Poemas do Tio Manel: Estrada Larga e Em mim foi que anoiteceu

ESTRADA LARGA

O mundo não acaba na paisagem reflectida

No vidro da minha janela. Nem a vida

Morreu toda na noite que choveu sobre os meus olhos.

Os relâmpagos fugazes duma nostalgia antiga,

Pintando a memória dos meus sentidos,

Fazem vibrar-me como se a hora fosse de lembranças

Ou de mágicos desejos incontidos…

Mole e lento, penetrante e agudo,

O nevoeiro é um chicote de mil pontas indistintas,

Mãos de polvo aprisionando tudo,

Tudo esmagando numa confusão de tintas.

Guardo para mim cada coisa encoberta.

Desejá-las é o mesmo que possuí-las.

Possuí-las é ainda tê-las tido,

Embora a esperança do regresso seja incerta.

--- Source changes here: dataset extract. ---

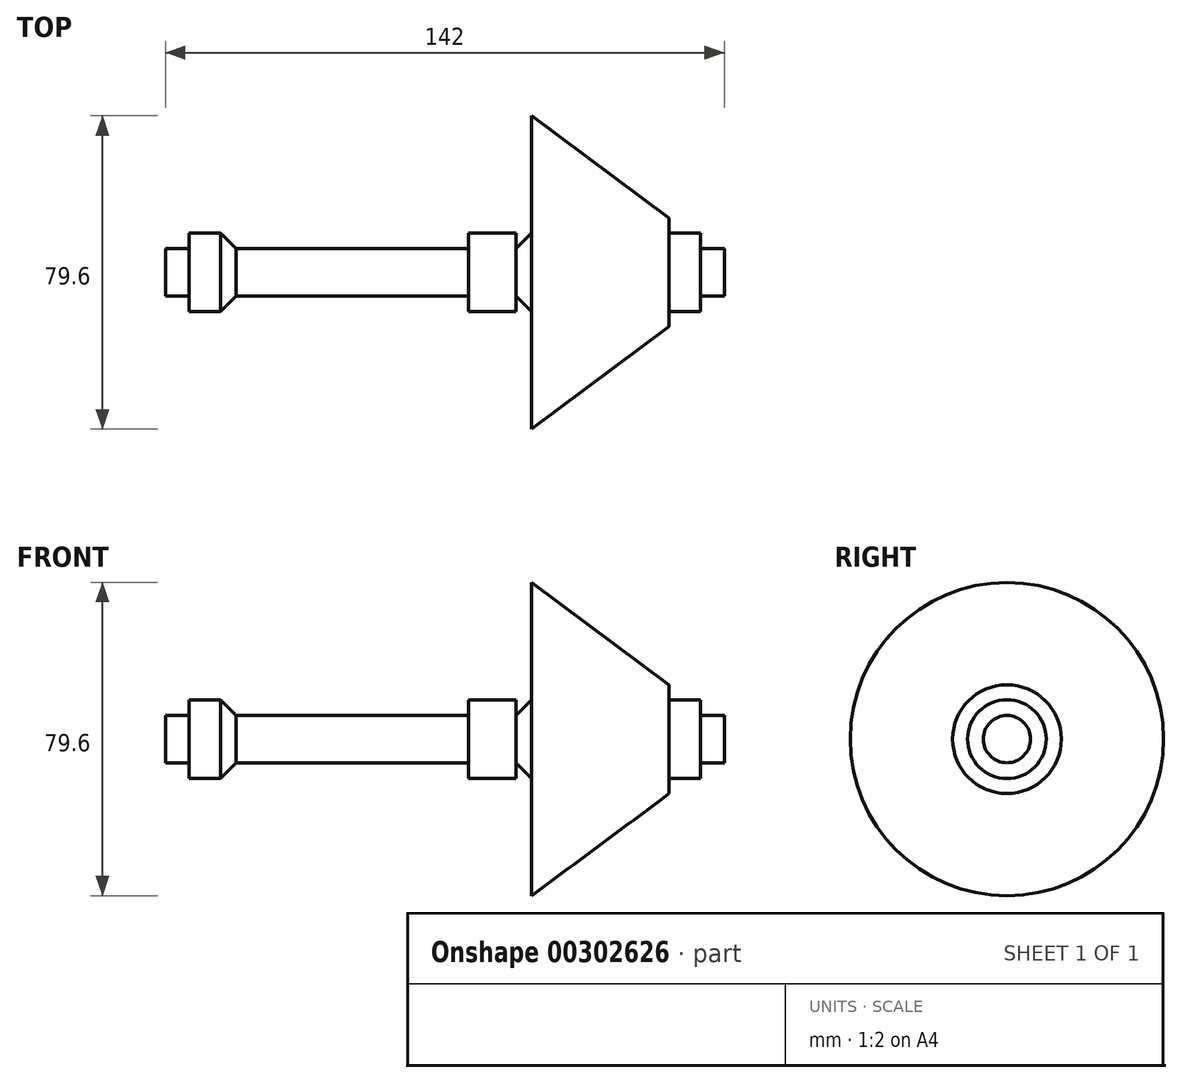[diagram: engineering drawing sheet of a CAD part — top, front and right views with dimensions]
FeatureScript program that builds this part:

Quem guia as naus é o leme. E o leme é a vida

Continuada para além da noite que choveu sobre os meus olhos

E para além do nevoeiro mole e lento, penetrante e agudo,

Onde se afoga a paisagem reflectida

No vidro embaciado da janela…

*   *   *

EM MIM FOI QUE ANOITECEU

Apedrejaram o sol.

Ficou-me a alma dorida

Como se cada pedrada

A mim fosse dirigida.

Roubaram todas as sombras

Aos fantasmas do poente.

Penduraram-nas das árvores

E só eu fiquei doente.

Ai a dor de não saber

Porque isto aconteceu:

Apedrejaram o sol

E em mim foi que anoiteceu!

(Escritos pelo me querido Tio Manel, em 1951, então com 22 anos.)

Linda foto deste Tio Poeta, amante da vida, da lucidez  e da natureza.
Saudades do tio que em única visita, muitas fotos e sobretudo pelo contato com tudo aquilo que sua alma frutificou na terra, me fez ama-lo para além do sangue!